Variant summary: HBB c.-122T>A (aka. -72T>A) affects a non-conserved nucleotide that is located in the untranscribed region upstream of the HBB gene region, affecting the conserved CCAAT box sequence. The variant allele was found at a frequency of 6.6e-06 in 150926 control chromosomes (gnomAD v3.1 genomes dataset). The available data on variant occurrences in the general population are insufficient to allow any conclusion about variant significance. c.-122T>A has been reported in the literature in heterozygous state in individuals who were asymptomatic or had mild anemia, with laboratory values either normal or suggestive of beta-thalassemia carrier trait (e.g. Pirastru_2017, Xinh_2022). These reports do not provide unequivocal conclusions about association of the variant with Hemoglobinopathy. Publications also reported experimental evidence evaluating the variants impact on promotor function, and demonstrated decreased promoter activities, with activity values similar to other pathogenic variants (e.g. Pirastru_2017, Kircher_2019). The following publications have been ascertained in the context of this evaluation (PMID: 31395865, 28503568, 35023007). One submitter has cited clinical-significance assessments for this variant to ClinVar after 2014 and has classified the variant as pathogenic. In conclusion, further cases should be evaluated where this variant is found in homozygosity or compound heterozygous state with beta-thalassemia mutations, in order to determine the clinical significance of this variant. Based on the evidence outlined above, the variant was classified as uncertain significance.

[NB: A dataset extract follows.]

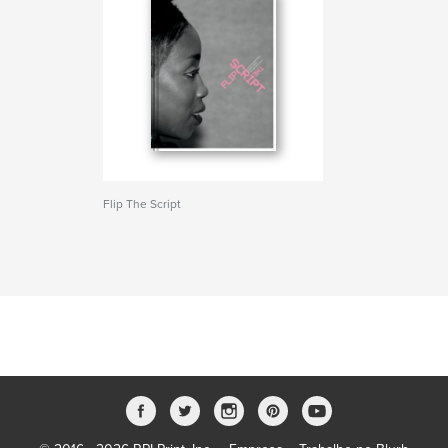
Flip The Script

In the published literature, the variant has been reported in a Vietnamese family with multiple members showing slightly elevated A2 and indices suggestive of Beta Thalassemia Minor (PMID: 28503568 (2017)). Functional studies report the variant is damaging to protein structure and/or function (PMIDs: 28503568 (2017) and 31395865 (2019)). Based on the available information, this variant is classified as likely pathogenic.

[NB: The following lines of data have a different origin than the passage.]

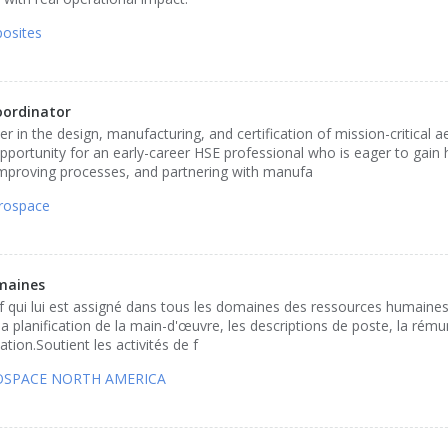
osites
oordinator
r in the design, manufacturing, and certification of mission-critical 
opportunity for an early-career HSE professional who is eager to gain
mproving processes, and partnering with manufa
rospace
maines
if qui lui est assigné dans tous les domaines des ressources humaine
la planification de la main-d'œuvre, les descriptions de poste, la rému
ion.Soutient les activités de f
ROSPACE NORTH AMERICA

The HBB c.-122T>A variant (rs1272414751, HbVar ID: 3029), also known as -72 (T>A), is reported in the literature in individuals affected with beta thalassemia or in heterozygous carriers (Kircher 2019, Pirastru 2017, Xinh 2022, HbVar database), although it is not fully evident whether this variant can cause beta-thalassemia in homozygous or compound heterozygous fashion on the basis of existing literature. This variant is also reported in ClinVar (Variation ID: 869326) and is absent from the Genome Aggregation Database, indicating it is not a common polymorphism. This variant is located in the conserved CCAAT box of the beta-globin gene promoter (Pirastru 2017), and functional analyses by luciferase reporter assay suggest a reduction in beta globin transcription, with a decrease ranging from approximately 18% (Kircher 2019) to 47% (Pirastru 2017). Based on available information, this variant is considered to be likely pathogenic. References: Kircher M et al. Saturation mutagenesis of twenty disease-associated regulatory elements at single base-pair resolution. Nat Commun. 2019 Aug 8;10(1):3583. PMID: 31395865. Pirastru M et al. A Novel -72 (T?A) ß-Promoter Mutation Causing Slightly Elevated HbA2 in a Vietnamese Heterozygote. Biomed Res Int. 2017;2017:4537409. PMID: 28503568. Xinh PT et al. Spectrum of HBB gene mutations among 696 ß-thalassemia patients and carriers in Southern Vietnam. Mol Biol Rep. 2022 Apr;49(4):2601-2606. PMID: 35023007.